The second (and third) waves of state capture are coming
The first wave of state capture had its origins in the cadre deployment and transformation policies of the African National Congress (ANC) which degenerated into the looting of state institutions. These policies allowed the party, through the government, extraordinary regulatory and administrative powers and deployed cadres just could not withstand dipping into the public purse.
A senior ANC leader once told me that what the party desired was a model of ‘sustainable wealth extraction’ in which the party, through the state, could draw wealth out of the country without driving investment out of the country – but bemoaned that greed and infighting among cadres was so great that they could not help but destroy the institutions they were deployed to lead.
The consequences can be seen in Eskom, in creaking infrastructure, failing municipalities, toxic rivers, dangerous hospitals, and corrupt policing. They can be read in the testimony to the Zondo commission, the Gupta leaks, and the reports of the Auditor General.

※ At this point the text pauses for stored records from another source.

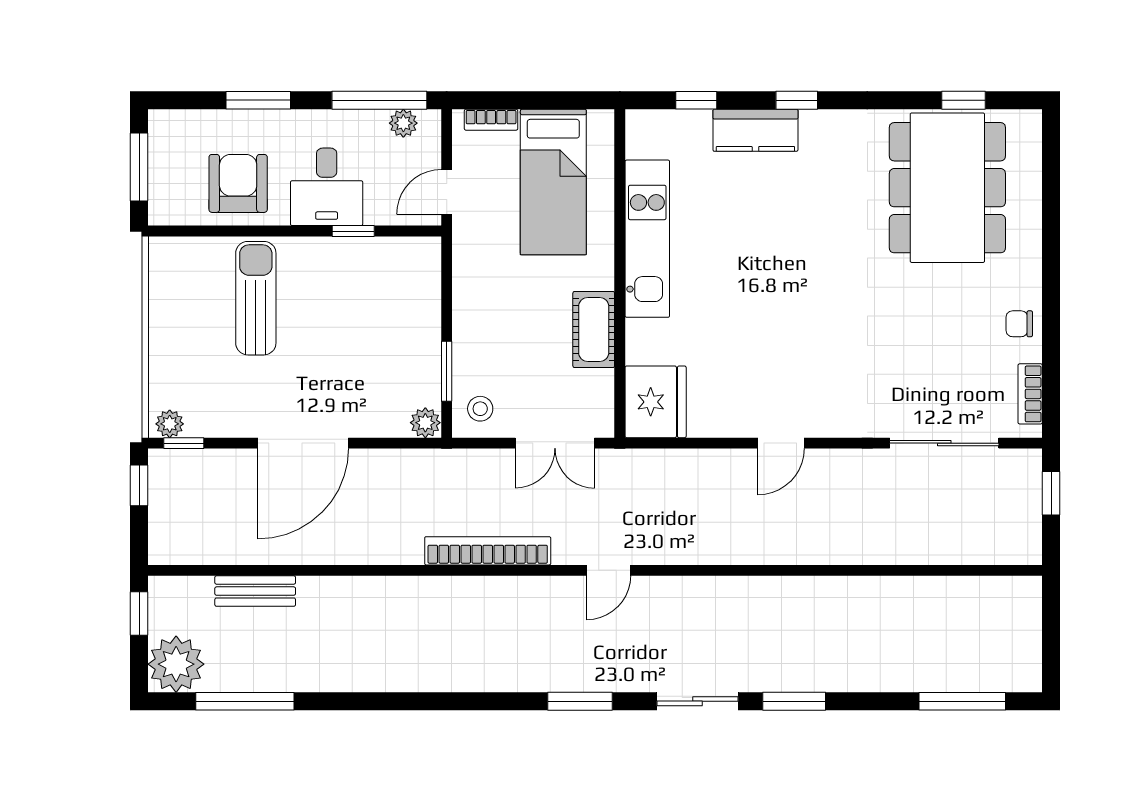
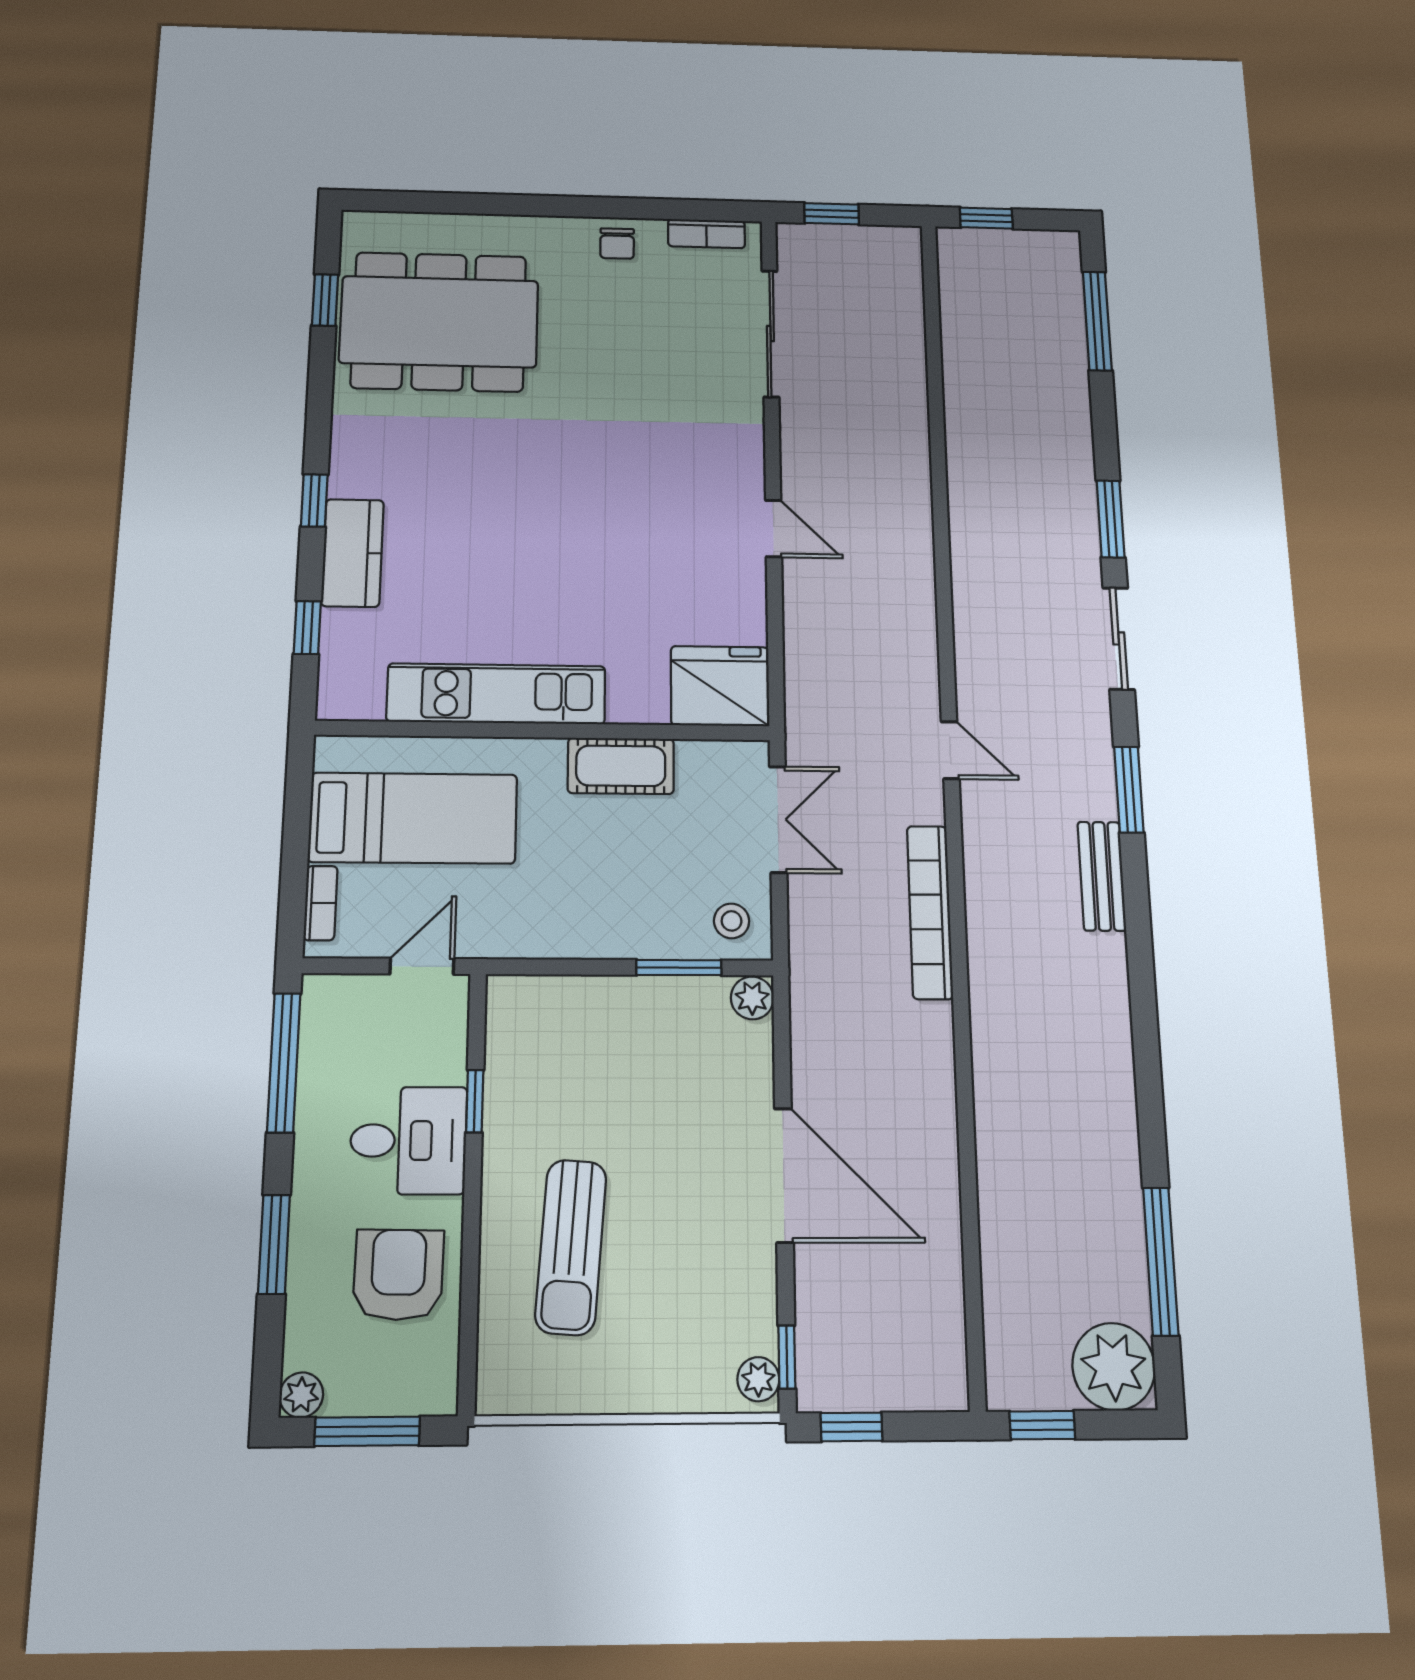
plant: (403, 123) -> (301, 1395), moved
armchair: (238, 183) -> (398, 1275), turned 91
door: (447, 192) -> (422, 966), swing flipped
sun lounger: (256, 298) -> (571, 1247), turned -86
bench: (255, 591) -> (1102, 876), moved
window: (1051, 617) -> (986, 218), added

As Minister of Public Enterprises Pravin Gordhan is reported to have said, ‘If you thought it was bad, it was worse.’
But I am afraid that if the first wave of state capture related to the destruction of public institutions and infrastructure, the second (and later) waves may relate to the attempts at their rebuilding.
The formulae for those subsequent waves will have three components. The first will be large amounts of corporate, pension, and development financing being made available for rebuilding. The second will be the nominal ‘privatization’ or private contracting of firms to rebuild that which has been broken. The third will be to apply the above via the same regulatory and administrative mechanisms that led to the first wave of state capture.